Rusty Bucket operates on a Host-Guest model:

  1. The Host (Rust): Manages the ECS World, networking (Zero-copy), and the WASM runtime (Wasmtime). It handles the heavy lifting of IO and memory management.
  2. The Guest (WASM Plugins): Contains the game logic. Plugins "subscribe" to ECS components and run logic in isolated sandboxes.
  3. The Bridge: A high-speed memory interface that allows WASM plugins to read and write to the ECS state with minimal serialization overhead.

License

This project is "licensed" under the Unlicense.

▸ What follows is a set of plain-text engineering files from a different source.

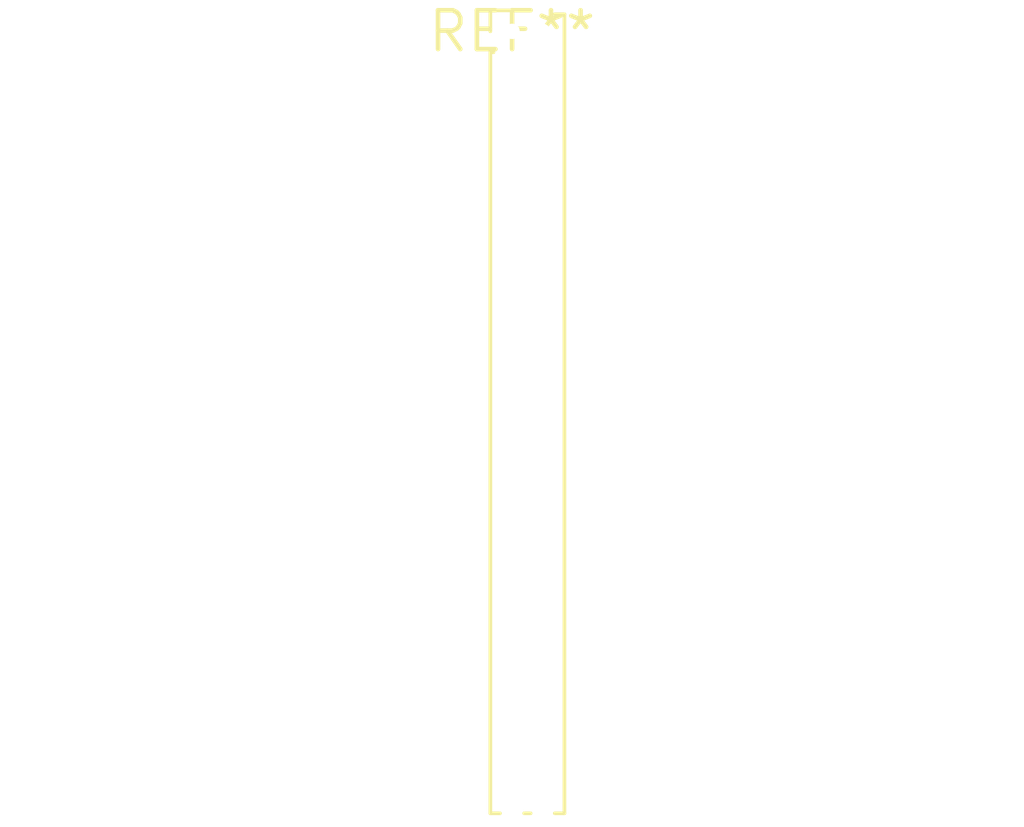
<source format=kicad_pcb>
(kicad_pcb (version 20240108) (generator pcbnew)

  (general
    (thickness 1.6)
  )

  (paper "A4")
  (layers
    (0 "F.Cu" signal)
    (31 "B.Cu" signal)
    (32 "B.Adhes" user "B.Adhesive")
    (33 "F.Adhes" user "F.Adhesive")
    (34 "B.Paste" user)
    (35 "F.Paste" user)
    (36 "B.SilkS" user "B.Silkscreen")
    (37 "F.SilkS" user "F.Silkscreen")
    (38 "B.Mask" user)
    (39 "F.Mask" user)
    (40 "Dwgs.User" user "User.Drawings")
    (41 "Cmts.User" user "User.Comments")
    (42 "Eco1.User" user "User.Eco1")
    (43 "Eco2.User" user "User.Eco2")
    (44 "Edge.Cuts" user)
    (45 "Margin" user)
    (46 "B.CrtYd" user "B.Courtyard")
    (47 "F.CrtYd" user "F.Courtyard")
    (48 "B.Fab" user)
    (49 "F.Fab" user)
    (50 "User.1" user)
    (51 "User.2" user)
    (52 "User.3" user)
    (53 "User.4" user)
    (54 "User.5" user)
    (55 "User.6" user)
    (56 "User.7" user)
    (57 "User.8" user)
    (58 "User.9" user)
  )

  (setup
    (pad_to_mask_clearance 0)
    (pcbplotparams
      (layerselection 0x00010fc_ffffffff)
      (plot_on_all_layers_selection 0x0000000_00000000)
      (disableapertmacros false)
      (usegerberextensions false)
      (usegerberattributes false)
      (usegerberadvancedattributes false)
      (creategerberjobfile false)
      (dashed_line_dash_ratio 12.000000)
      (dashed_line_gap_ratio 3.000000)
      (svgprecision 4)
      (plotframeref false)
      (viasonmask false)
      (mode 1)
      (useauxorigin false)
      (hpglpennumber 1)
      (hpglpenspeed 20)
      (hpglpendiameter 15.000000)
      (dxfpolygonmode false)
      (dxfimperialunits false)
      (dxfusepcbnewfont false)
      (psnegative false)
      (psa4output false)
      (plotreference false)
      (plotvalue false)
      (plotinvisibletext false)
      (sketchpadsonfab false)
      (subtractmaskfromsilk false)
      (outputformat 1)
      (mirror false)
      (drillshape 1)
      (scaleselection 1)
      (outputdirectory "")
    )
  )

  (net 0 "")

  (footprint "PinHeader_2x26_P1.00mm_Vertical" (layer "F.Cu") (at 0 0))

)

</source>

Getting Started: The Core TCP Server

This project is set up with a basic asynchronous TCP server that listens for connections on the standard Minecraft port (25565). The server will accept incoming connections and echo back any data it receives.

Prerequisites

  • Rust & Cargo
  • netcat (pre-installed on most Linux/macOS systems)

Running the Server

  1. Clone the repository (if you haven't already):

    git clone <repository-url>
    cd rusty-bucket
    
  2. Run the server: Use Cargo to run the rb-server crate. By default, you will see INFO level logs.

    cargo run -p rb-server
    

    You should see output like: [... INFO rb_protocol] Server listening on 127.0.0.1:25565

Logging

The server uses env_logger, so you can control the log verbosity using the RUST_LOG environment variable.

For example, to see DEBUG level logs from all crates, you can run:

RUST_LOG=debug cargo run -p rb-server

To see TRACE logs only from rb-protocol, you would run:

RUST_LOG=rb_protocol=trace cargo run -p rb-server

Testing the Server

  1. Open a new terminal window.

  2. Connect to the server using netcat:

    nc localhost 25565
    
  3. Send a message: Type any message (e.g., Hello, server!) and press Enter.

  4. See the echo: The server will immediately send the same message back to your netcat session. You will see your message repeated on the next line.

  5. Check the server logs: In the terminal where the server is running, you will see a message indicating a new connection: [... INFO rb_protocol] New connection from: 127.0.0.1:<some-port>

This confirms the core TCP server is up and running! From here, we can start implementing the Minecraft protocol handshake and packet handling.